◆ Supplied text ◆
Not all that long ago, the Parkland shooting led to major changes to the state’s gun laws. One of the bills passed in the wake of that incident was a law that raised the age to buy long guns to 21. This has been a major problem for gun rights advocates in the Sunshine State, but this year represented the best chance so far of seeing the limit repealed.

But now, following the FSU shooting, it seems that it’s just not going to happen.

Days after a mass shooting at nearby Florida State University, the state Senate appears poised to scuttle a controversial proposal that would allow people under age 21 to buy rifles and other long guns.

Senate Rules Chairwoman Kathleen Passidomo, R-Naples, said Monday her committee won’t take up a House measure (HB 759) that would lower the minimum age to 18.

Passidomo said the decision against taking up the House bill was made before the shooting Thursday at Florida State University that killed two people and injured six others. The alleged gunman, the stepson of a Leon County Sheriff’s deputy, was also shot as police officers quickly responded to the scene.

After a 2018 mass shooting at Parkland’s Marjory Stoneman Douglas High School that killed 17 people, the Legislature and then-Gov. Rick Scott approved a number of changes, including increasing the minimum age for long-gun purchases to 21. Federal law has long set the minimum age at 21 for handgun purchases.

“I haven’t changed my position in how many years,” Passidomo, a former Senate president, said. “I’ve been clear from day one that I’m not going to replace Parkland. I was there.”

Passidomo can say FSU played no role at all, but I’m never going to be convinced of that. If nothing else, it makes it easier for her to push away any pressure for her committee to take up the bill.

I can’t say it’s surprising, though. 

Don’t get me wrong, it’s absolute BS, but it’s just not shocking that Passidomo won’t take it up.

The truth is that Florida has a real problem. See, when it became clear that Democrats weren’t going to win elections anymore, a lot of them just switched jerseys and pretended they were Republicans. They never actually changed their views in any appreciable way.

◆ Given information ◆
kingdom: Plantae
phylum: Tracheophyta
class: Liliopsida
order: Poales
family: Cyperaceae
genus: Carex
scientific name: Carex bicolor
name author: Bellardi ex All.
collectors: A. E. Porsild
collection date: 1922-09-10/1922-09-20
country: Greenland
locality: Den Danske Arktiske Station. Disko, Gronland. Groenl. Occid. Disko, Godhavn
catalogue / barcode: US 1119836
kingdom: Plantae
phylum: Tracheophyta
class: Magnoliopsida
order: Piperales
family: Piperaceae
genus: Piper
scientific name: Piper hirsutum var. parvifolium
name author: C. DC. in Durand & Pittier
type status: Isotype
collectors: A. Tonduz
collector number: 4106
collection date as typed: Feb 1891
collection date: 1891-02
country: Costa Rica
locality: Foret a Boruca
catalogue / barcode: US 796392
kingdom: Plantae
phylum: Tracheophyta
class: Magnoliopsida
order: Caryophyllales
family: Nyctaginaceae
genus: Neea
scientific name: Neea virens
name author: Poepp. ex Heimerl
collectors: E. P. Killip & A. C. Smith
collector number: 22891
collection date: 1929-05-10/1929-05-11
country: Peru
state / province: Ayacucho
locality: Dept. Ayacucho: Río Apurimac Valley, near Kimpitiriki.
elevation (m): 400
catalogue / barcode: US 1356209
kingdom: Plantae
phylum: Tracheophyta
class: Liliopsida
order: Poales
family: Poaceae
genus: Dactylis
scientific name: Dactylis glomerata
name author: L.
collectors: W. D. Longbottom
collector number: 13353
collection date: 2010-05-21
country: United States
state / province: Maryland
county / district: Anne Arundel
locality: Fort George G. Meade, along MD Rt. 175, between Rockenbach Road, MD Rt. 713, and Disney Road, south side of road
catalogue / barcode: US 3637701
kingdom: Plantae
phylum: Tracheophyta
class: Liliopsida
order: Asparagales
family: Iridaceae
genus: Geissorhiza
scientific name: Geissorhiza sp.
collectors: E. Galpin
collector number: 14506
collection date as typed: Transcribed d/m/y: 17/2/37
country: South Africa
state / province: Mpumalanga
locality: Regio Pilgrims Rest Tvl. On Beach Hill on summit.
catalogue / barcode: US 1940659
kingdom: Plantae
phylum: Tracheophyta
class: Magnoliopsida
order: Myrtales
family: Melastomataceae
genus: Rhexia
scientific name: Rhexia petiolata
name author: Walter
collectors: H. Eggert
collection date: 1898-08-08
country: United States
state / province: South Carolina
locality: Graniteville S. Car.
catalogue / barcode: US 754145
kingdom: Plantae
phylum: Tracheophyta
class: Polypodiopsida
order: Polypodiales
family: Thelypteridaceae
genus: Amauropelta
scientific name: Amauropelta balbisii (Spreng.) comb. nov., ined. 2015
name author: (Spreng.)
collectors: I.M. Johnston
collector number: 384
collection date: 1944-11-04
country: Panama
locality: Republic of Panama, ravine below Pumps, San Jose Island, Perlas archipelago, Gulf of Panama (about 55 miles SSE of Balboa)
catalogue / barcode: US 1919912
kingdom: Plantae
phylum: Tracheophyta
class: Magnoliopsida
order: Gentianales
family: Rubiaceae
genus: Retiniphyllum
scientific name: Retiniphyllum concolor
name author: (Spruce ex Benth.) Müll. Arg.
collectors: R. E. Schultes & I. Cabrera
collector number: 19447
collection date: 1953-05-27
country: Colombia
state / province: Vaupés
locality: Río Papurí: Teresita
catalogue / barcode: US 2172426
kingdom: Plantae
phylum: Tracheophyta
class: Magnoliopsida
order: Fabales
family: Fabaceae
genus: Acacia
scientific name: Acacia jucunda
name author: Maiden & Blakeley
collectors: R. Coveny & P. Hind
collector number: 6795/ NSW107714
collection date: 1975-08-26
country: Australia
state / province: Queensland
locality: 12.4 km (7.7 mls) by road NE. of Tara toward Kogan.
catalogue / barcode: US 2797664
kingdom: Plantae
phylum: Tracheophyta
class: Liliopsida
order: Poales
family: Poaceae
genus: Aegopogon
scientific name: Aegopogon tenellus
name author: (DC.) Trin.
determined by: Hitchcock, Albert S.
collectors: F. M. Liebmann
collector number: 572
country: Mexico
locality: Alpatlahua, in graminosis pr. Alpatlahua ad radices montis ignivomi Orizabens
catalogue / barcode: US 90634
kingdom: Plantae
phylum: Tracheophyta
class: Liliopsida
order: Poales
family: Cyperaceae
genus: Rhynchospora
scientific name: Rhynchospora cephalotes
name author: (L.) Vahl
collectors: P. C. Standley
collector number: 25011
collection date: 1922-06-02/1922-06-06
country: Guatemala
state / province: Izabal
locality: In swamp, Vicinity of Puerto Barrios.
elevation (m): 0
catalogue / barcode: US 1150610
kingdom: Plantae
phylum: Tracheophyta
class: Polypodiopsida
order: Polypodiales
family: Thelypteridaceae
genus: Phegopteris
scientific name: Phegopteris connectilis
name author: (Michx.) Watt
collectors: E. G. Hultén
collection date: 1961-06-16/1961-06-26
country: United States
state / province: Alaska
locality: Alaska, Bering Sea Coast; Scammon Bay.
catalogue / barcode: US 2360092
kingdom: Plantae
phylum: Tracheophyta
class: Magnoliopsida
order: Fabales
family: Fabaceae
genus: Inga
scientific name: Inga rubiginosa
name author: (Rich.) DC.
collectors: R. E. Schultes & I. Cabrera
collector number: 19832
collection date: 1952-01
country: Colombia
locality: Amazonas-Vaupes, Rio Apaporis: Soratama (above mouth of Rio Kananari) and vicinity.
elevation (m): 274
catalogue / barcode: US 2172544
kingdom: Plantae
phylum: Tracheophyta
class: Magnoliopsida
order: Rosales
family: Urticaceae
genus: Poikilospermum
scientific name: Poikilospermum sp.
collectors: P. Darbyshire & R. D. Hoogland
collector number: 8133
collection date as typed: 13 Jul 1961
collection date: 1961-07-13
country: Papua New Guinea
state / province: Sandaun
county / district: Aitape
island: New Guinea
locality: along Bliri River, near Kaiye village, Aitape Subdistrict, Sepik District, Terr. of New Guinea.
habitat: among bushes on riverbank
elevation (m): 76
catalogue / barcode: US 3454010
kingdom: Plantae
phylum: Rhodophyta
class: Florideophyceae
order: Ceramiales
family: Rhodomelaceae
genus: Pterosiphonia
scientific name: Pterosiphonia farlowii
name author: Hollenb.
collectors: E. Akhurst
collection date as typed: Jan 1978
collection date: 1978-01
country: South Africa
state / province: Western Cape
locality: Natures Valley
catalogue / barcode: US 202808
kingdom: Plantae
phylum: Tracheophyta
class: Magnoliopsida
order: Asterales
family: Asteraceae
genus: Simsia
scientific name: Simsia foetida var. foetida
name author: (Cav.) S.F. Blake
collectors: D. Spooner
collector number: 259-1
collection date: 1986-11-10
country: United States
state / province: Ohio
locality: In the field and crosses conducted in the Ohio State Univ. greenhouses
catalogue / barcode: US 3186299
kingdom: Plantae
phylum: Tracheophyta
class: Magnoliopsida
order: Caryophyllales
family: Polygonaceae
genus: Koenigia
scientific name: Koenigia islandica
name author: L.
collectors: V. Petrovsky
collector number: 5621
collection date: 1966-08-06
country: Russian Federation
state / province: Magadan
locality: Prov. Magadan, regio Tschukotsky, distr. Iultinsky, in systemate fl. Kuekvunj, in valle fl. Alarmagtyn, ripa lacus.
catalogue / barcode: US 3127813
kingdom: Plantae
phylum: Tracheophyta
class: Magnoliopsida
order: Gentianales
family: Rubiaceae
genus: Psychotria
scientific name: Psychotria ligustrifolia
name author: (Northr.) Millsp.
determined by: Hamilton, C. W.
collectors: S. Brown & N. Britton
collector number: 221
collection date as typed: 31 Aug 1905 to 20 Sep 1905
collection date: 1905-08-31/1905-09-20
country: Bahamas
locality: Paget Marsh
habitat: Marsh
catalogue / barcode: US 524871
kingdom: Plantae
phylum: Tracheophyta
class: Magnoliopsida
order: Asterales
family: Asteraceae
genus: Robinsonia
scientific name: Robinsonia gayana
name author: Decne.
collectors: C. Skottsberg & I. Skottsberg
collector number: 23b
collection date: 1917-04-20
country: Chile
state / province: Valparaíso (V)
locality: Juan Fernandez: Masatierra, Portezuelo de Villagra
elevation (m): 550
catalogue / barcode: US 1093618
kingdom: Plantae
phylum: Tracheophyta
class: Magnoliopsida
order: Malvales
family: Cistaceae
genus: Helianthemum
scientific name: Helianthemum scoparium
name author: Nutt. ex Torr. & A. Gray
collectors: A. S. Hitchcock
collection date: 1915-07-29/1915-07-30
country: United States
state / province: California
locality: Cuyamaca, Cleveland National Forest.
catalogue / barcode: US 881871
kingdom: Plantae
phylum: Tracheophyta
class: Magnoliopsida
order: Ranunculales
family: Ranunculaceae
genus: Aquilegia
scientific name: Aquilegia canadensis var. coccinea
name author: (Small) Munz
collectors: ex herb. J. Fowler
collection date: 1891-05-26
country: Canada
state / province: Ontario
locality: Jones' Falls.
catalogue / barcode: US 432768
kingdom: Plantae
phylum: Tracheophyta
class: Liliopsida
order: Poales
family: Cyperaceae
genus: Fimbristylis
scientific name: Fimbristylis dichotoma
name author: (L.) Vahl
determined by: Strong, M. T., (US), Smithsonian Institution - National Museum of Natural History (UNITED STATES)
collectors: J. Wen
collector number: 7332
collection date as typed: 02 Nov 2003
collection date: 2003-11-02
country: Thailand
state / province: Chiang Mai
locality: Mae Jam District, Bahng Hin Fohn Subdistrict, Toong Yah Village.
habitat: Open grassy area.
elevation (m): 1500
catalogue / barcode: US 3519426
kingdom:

◆ Task item A ◆
According to the article on Florida's long-gun age limit, how many people were killed in the 2018 shooting at Marjory Stoneman Douglas High School?
◆ Task item B ◆
Quote the article on Florida's long-gun age limit, beginning at the words "Days after a" and stopping after "to the scene.".
◆ Task item C ◆
Extend the article on Florida's long-gun age limit, picking up after its final sentence.
The material has no connection to the text.

◆ Final answer A ◆
17 people were killed.

◆ Final answer B ◆
Days after a mass shooting at nearby Florida State University, the state Senate appears poised to scuttle a controversial proposal that would allow people under age 21 to buy rifles and other long guns.

Senate Rules Chairwoman Kathleen Passidomo, R-Naples, said Monday her committee won’t take up a House measure (HB 759) that would lower the minimum age to 18.

Passidomo said the decision against taking up the House bill was made before the shooting Thursday at Florida State University that killed two people and injured six others. The alleged gunman, the stepson of a Leon County Sheriff’s deputy, was also shot as police officers quickly responded to the scene.

◆ Final answer C ◆
And that process went on for a long time.

Then, couple that with the chucklenugget Republicans who seem to think that being the party of freedom means restricting guns anyway, and you’ve got a state that has what should be a pro-gun supermajority that can’t seem to pass substantive gun rights legislation to save their collective lives.

So, you get restrictions that some lawmakers refuse to remove, who then use every other tragedy as if it’s somehow evidence that they need these laws–never mind that it’s proof the freaking laws didn’t do a damn thing, mind you–and you end up with a recipe for inactivity in a state that has lawmakers literally calling it the freest state in the nation.

It’s absurd, and I’m not the only one who thinks it is.

To our Floridian readers, understand this: only you can really do anything. You’re the voters on the ground. You have to vote these people out and vote in pro-gun lawmakers. You need to destroy the careers of these people who care so little about the right to keep and bear arms.

You live in the most restrictive pro-gun state in the country. For all the talk of freedom by some of your lawmakers, you’re not. If legal adults cannot buy firearms of any kind, you’re not free. It’s just that simple.

But an entire nation has your back if you can rally enough support to do something about that.